*What to do:* Reproduce the text word for word, starting at the beginning of the data and ending with the line that contains "On a particular day, this ‘soop’ is beaten", with that line included. Leave the pictures out of your copy.

(Dataset entries)
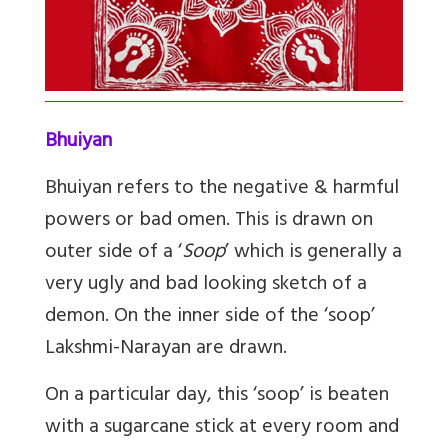
Bhuiyan
Bhuiyan refers to the negative & harmful
powers or bad omen. This is drawn on
outer side of a ‘
Soop
’ which is generally a
very ugly and bad looking sketch of a
demon. On the inner side of the ‘soop’
Lakshmi-Narayan are drawn.
On a particular day, this ‘soop’ is beaten
with a sugarcane stick at every room and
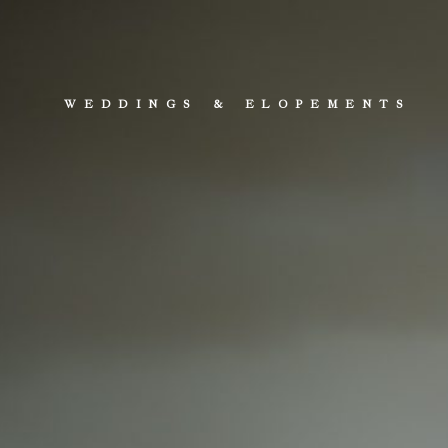
WEDDINGS & ELOPEMENTS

*The completed task:*
Bhuiyan
Bhuiyan refers to the negative & harmful
powers or bad omen. This is drawn on
outer side of a ‘
Soop
’ which is generally a
very ugly and bad looking sketch of a
demon. On the inner side of the ‘soop’
Lakshmi-Narayan are drawn.
On a particular day, this ‘soop’ is beaten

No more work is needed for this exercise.